Trimming speed limit to 25 mph could make ‘dramatic difference’ in traffic deaths, experts tell City Council

The speed limit on this section of West Roosevelt Road, near South Damen Avenue on the Near West Side, is 30 mph now, but the Chicago City Council is pondering whether it should be lowered to 25 mph.

Ashlee Rezin/Sun-Times

“Hundreds” of Chicago lives could be saved from traffic crashes every year if the city lowered its default speed limit from 30 mph to 25 mph — and such a measure wouldn’t aim to shake down drivers with more tickets, city officials said Wednesday.

Ald. Daniel La Spata (1st), chair of the City Council’s Committee on Pedestrian and Traffic Safety, accelerated the conversation during a subject matter hearing on whether Chicago should follow other large cities that have reduced speed limits to deal with a spike in traffic deaths nationwide over the last decade.

No ordinance has yet been introduced to the council, but La Spata and several colleagues who spoke during Wednesday’s hearing suggested they’d be open to giving a citywide slowdown the green light.

Chicago’s pandemic-fueled wave of roadway fatalities crested with more than 180 deaths in 2021 and has ebbed since then, but at least 115 were still reported last year.

“This legislation does not bring those lives back, but it starts a conversation on legislation that potentially could save hundreds of lives in Chicago over the next decade,” La Spata said.

Speed limits have previously been cut in limited corridors of the city to 25 mph, but most city arteries give drivers a 30 mph ceiling.

Cutting that by just 5 mph might not sound like much, but “a little bit can really go a long way when it comes to speed management,” according to Vig Krishnamurthy, deputy commissioner of the city Department of Transportation.

He pointed to research showing a pedestrian’s odds of surviving being hit by a vehicle moving 25 mph are five times better than a person struck at up to 35 mph.

Aside from reducing blunt-force trauma, lower speed limits make “a very dramatic difference” increasing drivers’ reaction time and stopping distance, according to Audrey Wennink, senior director at the Metropolitan Planning Council.

“If cars are operating at 20-25 mph, it takes 85 feet to stop the vehicle, but at 30 mph, it’s 120 feet,” Wennink said.

In other cities that have slashed limits to 25 mph — including New York City, Los Angeles and Washington D.C. — the “worst speeding” by drivers going 40 mph or more has been shown to plummet more than 50%, Krishnamurthy said. And most drivers would pay attention to such a change, he said.

“Traffic behavior is just like any other social behavior: when we all just slow down a little bit and model the way we want our streets to work, it creates a little bit more of a move of everyone towards that direction we want to go,” he said.

Chicago Department of Transportation Commissioner Tom Carney noted “there are challenges” to changing the speed limit — namely changing hundreds of signs citywide.

“We are committed to working with with city council and our other city departments and relevant agencies to figure to do the heavy lifting that’s needed,” Carney said.

South Side Ald. David Moore (17th) said he wasn’t opposed to a potential ordinance, but questioned whether Chicago police have the resources to enforce a lower limit.
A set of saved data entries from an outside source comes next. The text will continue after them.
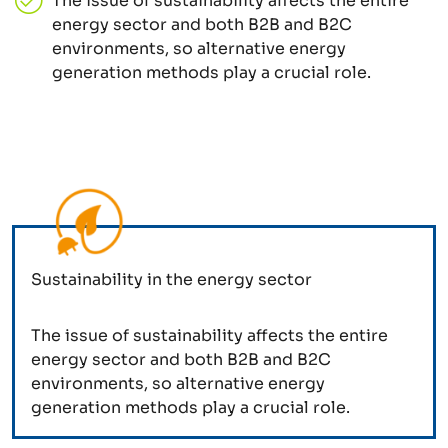
The issue of sustainability affects the entire
energy sector and both B2B and B2C
environments, so alternative energy
generation methods play a crucial role.
Sustainability in the energy sector
The issue of sustainability affects the entire
energy sector and both B2B and B2C
environments, so alternative energy
generation methods play a crucial role.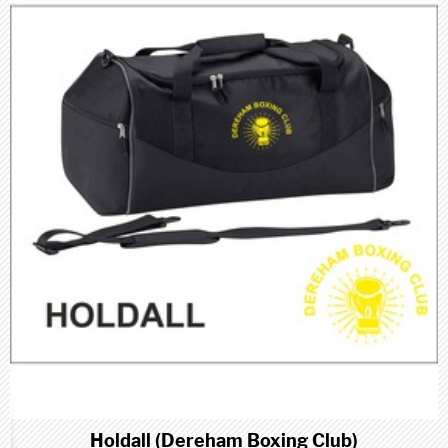
Holdall (Dereham Boxing Club)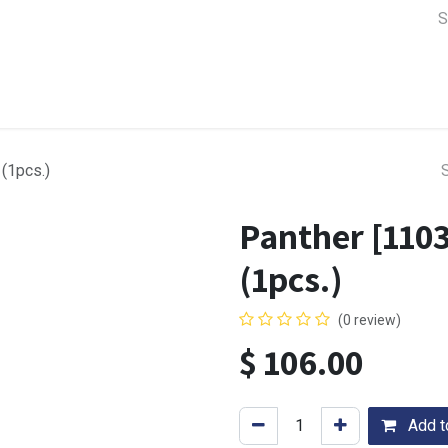
a Support
Lens & Camera Control
Batteries & Power
Equip
(1pcs.)
Panther [1103
(1pcs.)
(0 review)
$
106.00
Add to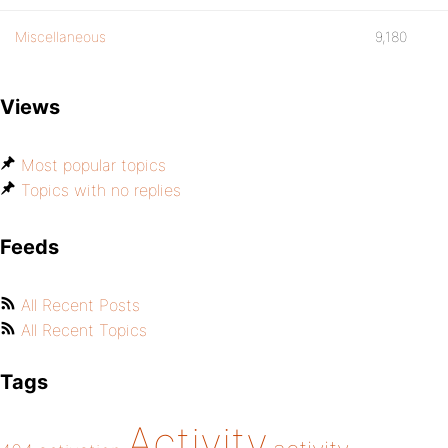
Miscellaneous
9,180
Views
Most popular topics
Topics with no replies
Feeds
All Recent Posts
All Recent Topics
Tags
Activity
He also said the city should first prioritize infrastructure to improve walkability in South and West Side neighborhoods, where officials say Black residents are nearly four times more likely to die in crashes compared to white Chicagoans.

“I want to make sure that any dollars that we’re using are always going toward development first, and then we can begin [on speeding],” Moore said.

City Comptroller Chasse Rehwinkel said “fines and fees are meant to change behavior. They’re not meant to be a fiscal boon to the city in either way, and our policies, we intend to make sure, adhere to that goal.”